A battle of yard signs wages in the neighborhood surrounding Point Loma High School, and it has little to do with the upcoming special election for mayor.
These yard signs debate the results of ballot initiatives of years past. Specifically, Props S (2008) and Z (2012), each of which passed as bond measures funding long-term upgrades to schools in the San Diego Unified School District. Presently, this means significant expansions to the Point Loma High School Stadium, home of the Pointers.
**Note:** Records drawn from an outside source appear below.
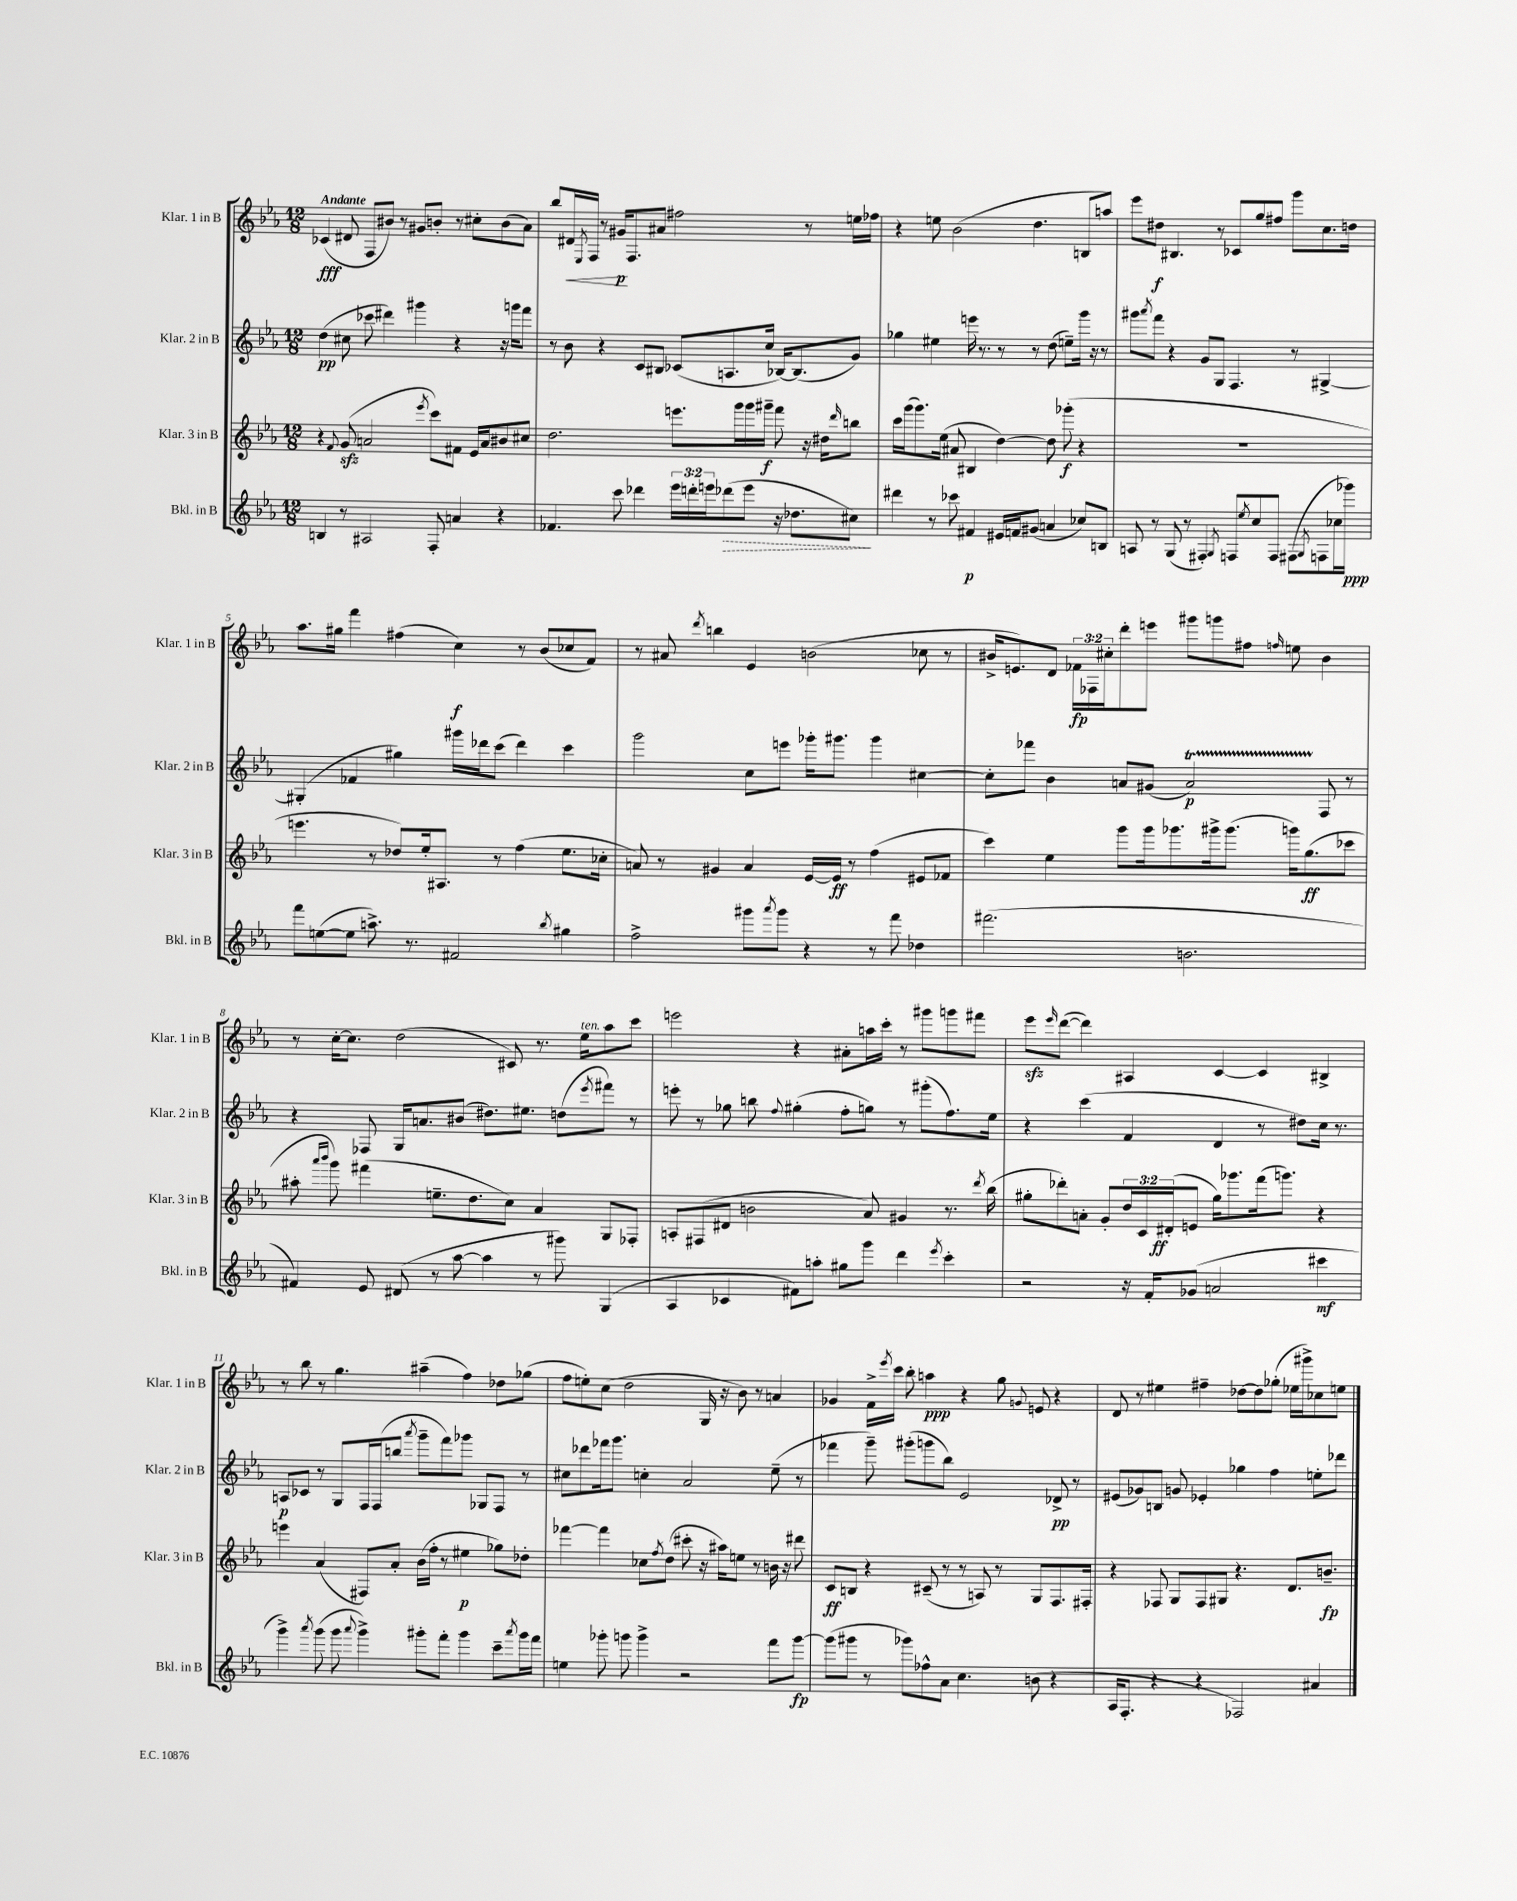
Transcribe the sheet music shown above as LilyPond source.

<<
\new StaffGroup <<
\new Staff = "s0" \with { instrumentName = "Klar. 1 in B" shortInstrumentName = "Klar. 1 in B" } {
    \clef treble \key ees \major \numericTimeSignature \time 12/8 \override Staff.TupletNumber.text = #tuplet-number::calc-fraction-text \tempo "Andante"
    ces'4\fff( dis'8 f8 bis'8) r8 gis'8 b'8-. r8 cis''8-. b'8( aes'8) |
    bes''8 dis'16\< \acciaccatura { ees8 } f16 r8 gis'16\p\! f8. ais'8 fis''2 r8 e''16 fes''16 |
    r4 e''8 bes'2( d''4. b8 a''8) |
    ees'''8 dis''8\f bis4. r8 ces'8 g''8 fis''8 g'''8 c''8. d''16 |
    aes''8. gis''16 f'''4 fis''4( c''4\f) r8 bes'8( ces''8 f'8) |
    r8 ais'8 \acciaccatura { d'''8 } b''4 ees'4 b'2( ces''8 r8 |
    bis'16-> e'8.) d'8 \tuplet 3/2 { fes'16\fp fes16 cis''16-. } d'''8-. e'''8 gis'''8 g'''8 fis''8 \grace { f''16 } e''8 bis'4 |
    r8 c''16~-. c''8. d''2( cis'8) r8. ees''16^\markup { \italic "ten." } aes''8 c'''8 |
    e'''2 r4 ais'8-. a''16 c'''16-. r8 gis'''8 g'''8 fis'''8 |
    ees'''8\sfz \grace { ees'''16 } d'''8~( d'''4) ais4 c'4~ c'4 bis4-> |
    r8 bes''8 r8 g''4. ais''4--( f''4) des''8 ges''8( |
    f''8 e''8-.) c''8( d''2 g16 r16 bes'8) r8 a'4 |
    ges'4 f'16-> \acciaccatura { ees'''8 } c'''16 bes''8-. a''4\ppp r4 g''8 \appoggiatura { g'8 } e'8 r4 |
    d'8 r8 eis''4 fis''4-- des''8~ des''8 ges''8-.( ees''16 gis'''16->) ces''8 e''8 \bar "|." |
}
\new Staff = "s1" \with { instrumentName = "Klar. 2 in B" shortInstrumentName = "Klar. 2 in B" } {
    \clef treble \key ees \major \numericTimeSignature \time 12/8
    d''4\pp( cis''8 ces'''8 dis'''4) gis'''4 r4 r16 g'''16 f'''8 |
    r8 bes'8 r4 c'8 bis8 ces'8( a8. c''16 bes16~) bes8.( g'8) |
    ges''4 eis''4 e'''16 r8. r8 r8 d''8( e''8--) g'''16 r16 r8 |
    gis'''8 \acciaccatura { aes'''8 } f'''8 r4 g'8 g8 f4. r8 gis4~-> |
    gis4-.( fes'4 gis''4) gis'''16 des'''16 c'''8( des'''4) c'''4 |
    g'''2 c''8 e'''8 ges'''16-. gis'''8. gis'''4 cis''4~ |
    cis''8-. fes'''8 bes'4 a'8 gis'8( a'2\startTrillSpan\p) f8\stopTrillSpan r8 |
    r4 fes8 g16 a'8. bis'8( dis''8.) eis''8. d''8( \acciaccatura { ees'''8 } fis'''8) r8 |
    e'''8-. r8 ges''8 b''8 \appoggiatura { f''8 } gis''4-.( f''8-. g''8) r8 gis'''8-.( f''8.) ees''16 |
    r4 c'''4( f'4 d'4 r8 dis''8) c''16 r8. |
    a8\p ces'8 r8 g8 f16 f16( b''8 \acciaccatura { aes'''8 } g'''8-- f'''8) ges'''8 ges8 f8 r8 |
    cis''8 des'''8 fes'''16 g'''8. c''4-. aes'2 ees''8--( r8 |
    fes'''4 g'''8--) gis'''8-.( g'''8 bes''8) ees'2 des'8->\pp r8 |
    eis'8( ges'8) b8 g'8 ees'4-. ges''4 f''4 e''8-. des'''8 \bar "|." |
}
\new Staff = "s2" \with { instrumentName = "Klar. 3 in B" shortInstrumentName = "Klar. 3 in B" } {
    \clef treble \key ees \major \numericTimeSignature \time 12/8 \override Staff.TupletNumber.text = #tuplet-number::calc-fraction-text
    r4 \appoggiatura { f'8 } g'8\sfz( a'2 \acciaccatura { ees'''8 } c'''8) fis'8 ees'16 a'16 bis'8 cis''8 |
    d''2. e'''8. g'''16 g'''16 gis'''16--\f f'''8 r16 dis''16 \grace { d'''16 } b''8 |
    c'''16 g'''16( g'''8.) ees''16( ais'8 bis4 d''4~) d''8 ges'''8-.\f( r4 |
    R1. |
    e'''4. r8 des''8) ees''16-. ais8. r8 f''4( ees''8. ces''16-. |
    a'8) r8 gis'4 a'4 ees'16~ ees'16\ff r8 f''4( eis'8 fes'8 |
    c'''4) ees''4 g'''8 g'''16 ges'''8. gis'''16-> gis'''8.( g'''16) g''8.\ff( ces'''8 |
    ais''8-. \grace { aes'''16 bes'''16 } g'''8) fis'''4( e''8.-- d''8. c''8) aes'4 g8 fes8-. |
    a8-. fis8( dis'8 b'2 aes'8) gis'4 r8. \acciaccatura { d'''8 } bes''16( |
    gis''8-. des'''8-.) a'8-. g'8-. \tuplet 3/2 { d''16 c'16 dis'16-.\ff( } e'8 gis''16) ges'''8. f'''16( g'''8.) r4 |
    e'''4 aes'4( fis8) aes'8-. bes'16( f''16-. r8 eis''4\p ges''8) des''8-. |
    fes'''4~ fes'''4 ces''8 \acciaccatura { f''8 } d''8( cis'''8-. r16 ais''16) e''8 r8 b'16 r16 dis'''8 |
    c'8\ff b8 r4 cis'8--( r8 r8 a8) r8 g8 f8. fis16-. |
    r4 fes8 g8 fes8 gis8 r4. d'8. b'8.--\fp \bar "|." |
}
\new Staff = "s3" \with { instrumentName = "Bkl. in B" shortInstrumentName = "Bkl. in B" } {
    \clef treble \key ees \major \numericTimeSignature \time 12/8 \override Staff.TupletNumber.text = #tuplet-number::calc-fraction-text
    b4 r8 ais2 f8-. a'4 r4 |
    fes'4. c'''8 des'''4 \tuplet 3/2 { ees'''16 d'''16-. e'''16 } \once \override Hairpin.style = #'dashed-line des'''8\>( e'''8 r16 des''8. cis''8\!) |
    dis'''4 r8 ces'''8 fis'4\p eis'16 f'16 gis'8( a'4 ces''8) b8 |
    a8 r8 g8( r8 fis4-.) \acciaccatura { g8 } f8 \acciaccatura { ees''8 } c''8 f8 fis8( \acciaccatura { g8 } f8 ces''16 ges'''16\ppp) |
    f'''8 e''8~( e''8 a''8.->) r8. fis'2 \acciaccatura { bes''8 } gis''4 |
    f''2-> gis'''8 \acciaccatura { aes'''8 } gis'''8 r4 r8 f'''8 des''4 |
    fis'''2.( b'2. |
    fis'4) ees'8 dis'8( r8 aes''8~ aes''4 r8 gis'''8) g4( |
    aes4 ces'4 fis'8) a''8-. gis''8 g'''8 d'''4 \acciaccatura { ees'''8 } c'''4-. |
    r2 r16 f'16-. ges'8( a'2 cis'''4\mf |
    g'''4->) \acciaccatura { aes'''8 } g'''8( g'''8 \appoggiatura { aes'''8 } g'''4->) gis'''8-. f'''8-. gis'''4 c'''8-- \acciaccatura { aes'''8 } gis'''16 f'''16 |
    e''4 ges'''8-. g'''8 g'''4-> r2 f'''8 g'''8~\fp |
    g'''8( gis'''8 r8 ges'''8) fes''8-^ aes'8 c''4. b'8( r4 |
    aes16 f8.-. r4 r4 fes2) ais'4 \bar "|." |
}
>>
>>
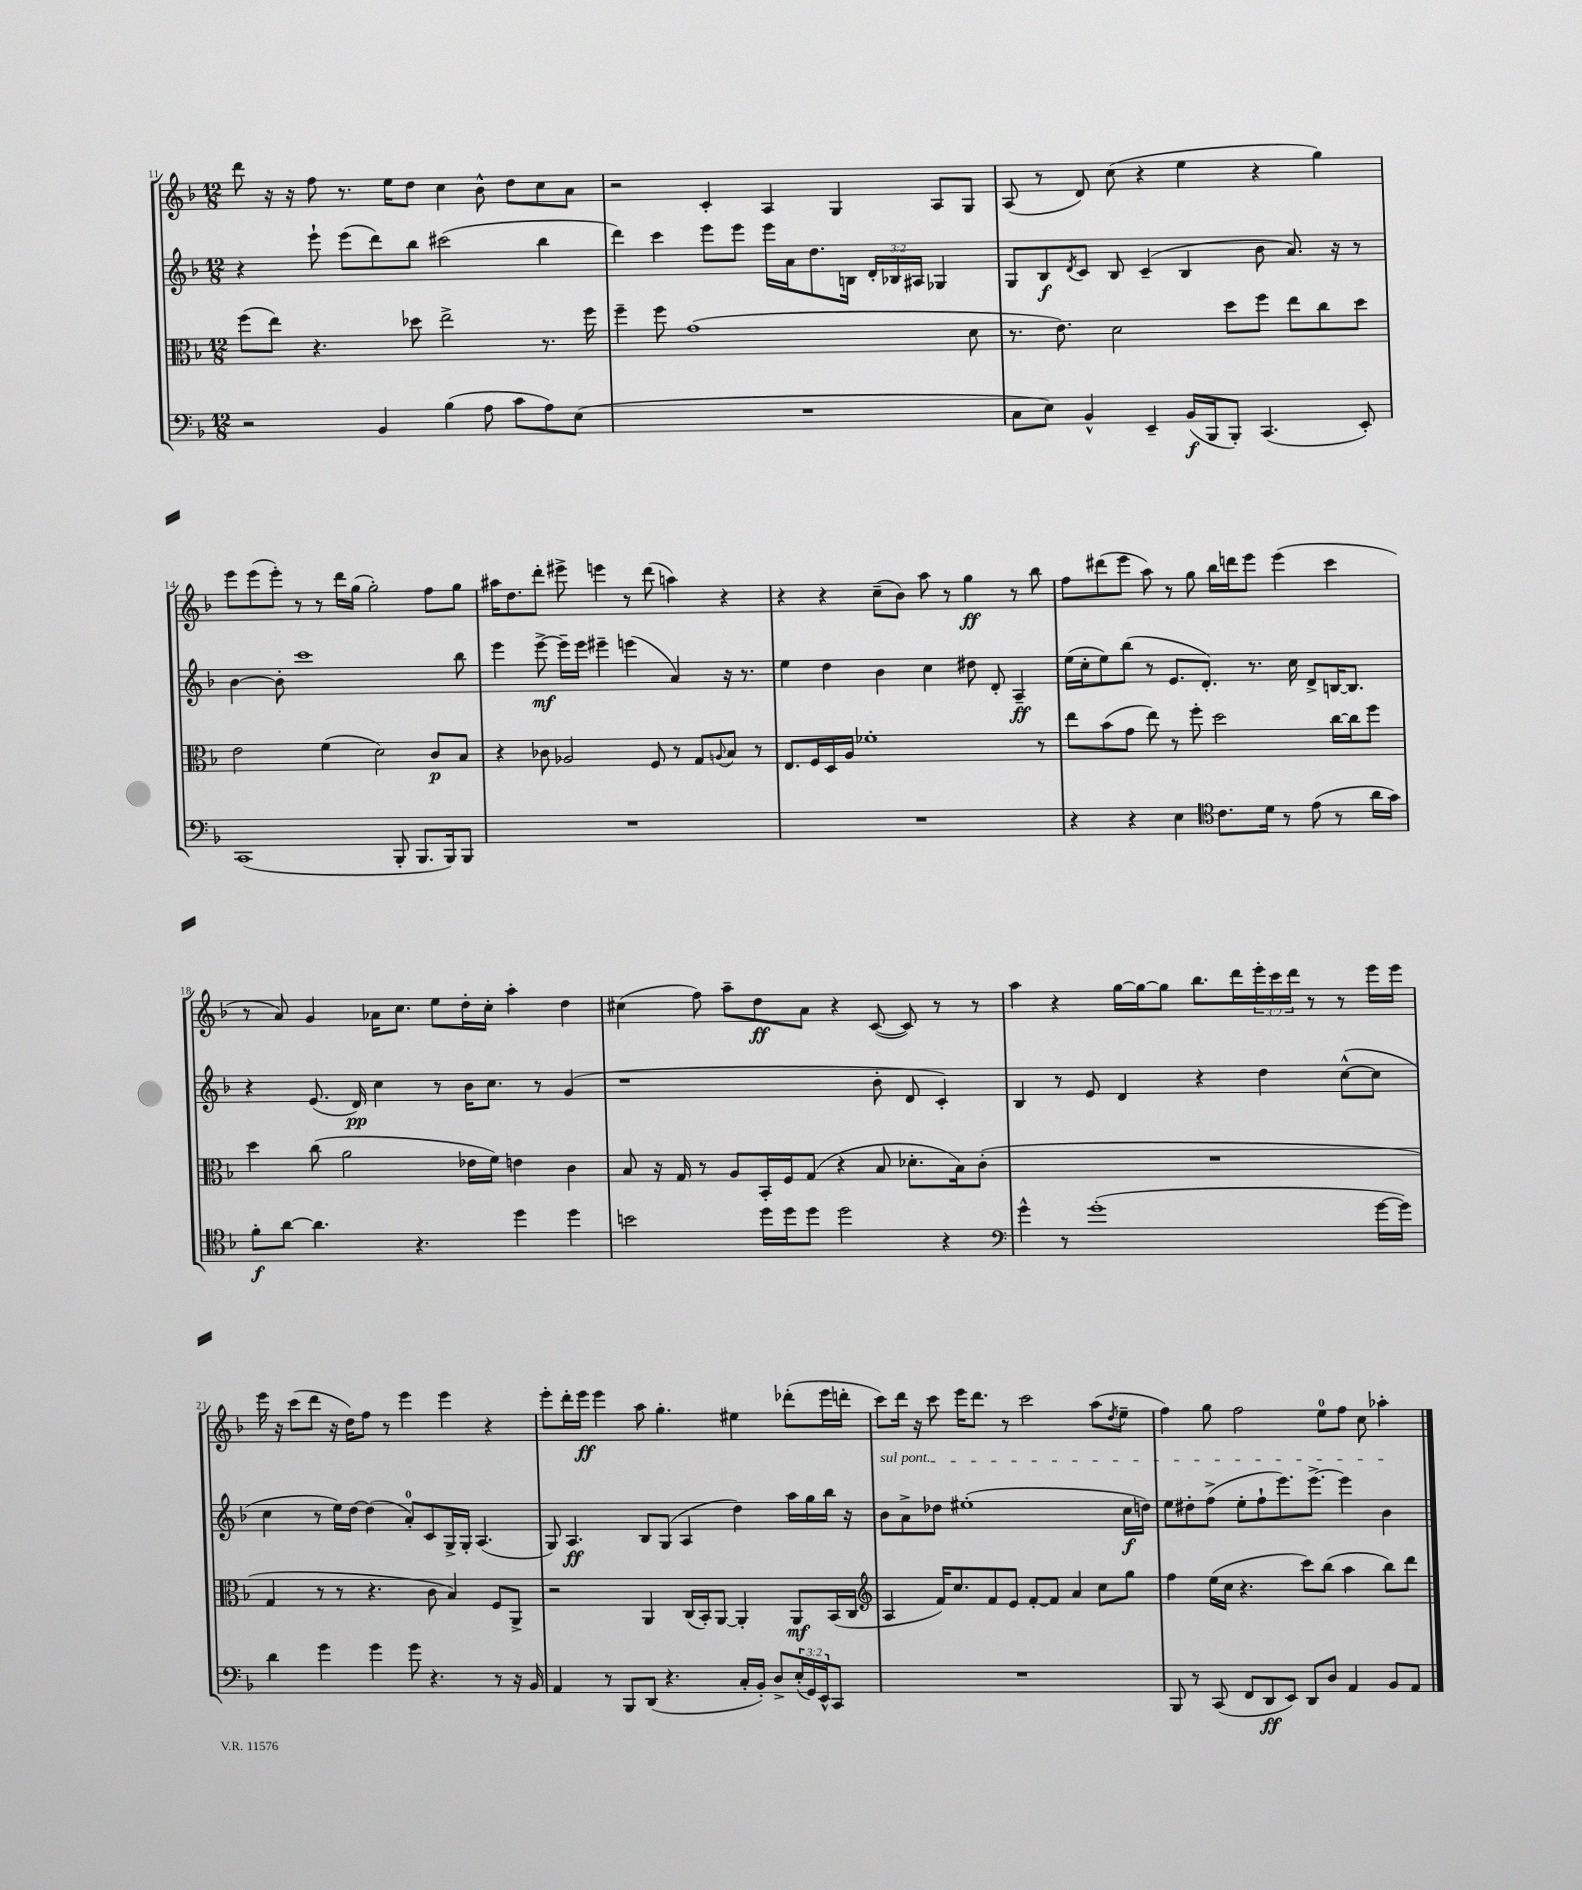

The Pointers' field is slated to receive a new press box, PA system, additional seating, and 90-foot light towers. It's the lights that have many school-adjacent residents riled up enough to plant posterboard on their lawns. They fear nighttime events would upset the neighborhood's "old school and suburban" feel, diminishing quality of life and property values.
Stoking these concerns is a group called "Pro Point Loma." PPL's chief issues are that the introduction of night games will create light pollution, air pollution, parking congestion, and traffic hazards that will unduly burden their small corner of the peninsula. To garner support, the organization has launched a website, set up a Twitter feed, and reportedly hired a PR firm to promote their position.
For the past several weeks, dozens of Pro Point Loma's blue "Save Our Neighborhood" signs have appeared on neighborhood lawns, promoting the group's website and rallying support.
These are not to be confused with the maroon-colored "Support our Neighborhood" signs meted out by another group calling itself "Progress for PLHS." These yard signs sport the school colors, indicating at least a few households are, as one resident says, "fans of Friday Night Lights," who wish to see all scheduled campus upgrades proceed.
Point Loma resident and Progress for PLHS representative Elaine Burrell claims the organization has distributed 100 signs within the past two weeks — without professional PR assistance — and fielded orders for more. The group has also given out a "factual flier" intended to counter some of Pro Point Loma's claims.
For example, the home page of the PPL website suggests the school district will hire out the venue for private events, likening the impact to their neighborhood to that of the Gaslamp during a concert at Petco Park. Meanwhile, the PPLHS flier states, "There is no evidence or record of a plan to hold rock concerts at the PLHS field."
So, who should Pointers believe? The school board claims any night events will be restricted to high school athletics, limited to 19 per year. As to how heavily these events will weigh on the community, it remains to be seen, as a thorough environmental impact report won't be ready until mid-November.
Which brings up an important point: little has technically been decided yet. While the red sign vs. blue sign debate rages on, the stadium expansion's planning process is just getting started. Supporters from each side have been invited to take part in a scheduled series of community planning events involving school-board members, PLHS officials, and the architects designing the particulars of the expansion. If nothing else, the yard signs have done a great job promoting these events.
According to San Diego Unified trustee Scott Barnett, around 200 residents attended such a meeting held on September 18. He says he personally met with many of the concerned residents to assure them the school board will make efforts to reduce any inconvenience, including directional technologies to reduce light and noise pollution caused by the stadium's new equipment. He says the chief reason for lighting the field is to give students a few more hours of practice time during limited after-school hours, especially when Daylight Savings time ends in early November.
In the meantime, while the neighborhood remains free of light pollution, yard pollution appears to be a growing problem. Other signs spotted in the neighborhood included those promoting various security companies, house painters, and real estate agents, positioned on lawns alongside Chargers logos and Halloween decorations. While this fight for neighborhood values may ultimately force concessions from both sides, red and blue, Point Loma residents can apparently agree on one thing: other political yard signs show them to be overwhelmingly in favor their own district's councilman for mayor.
Nobody from Pro Point Loma responded to requests for comment.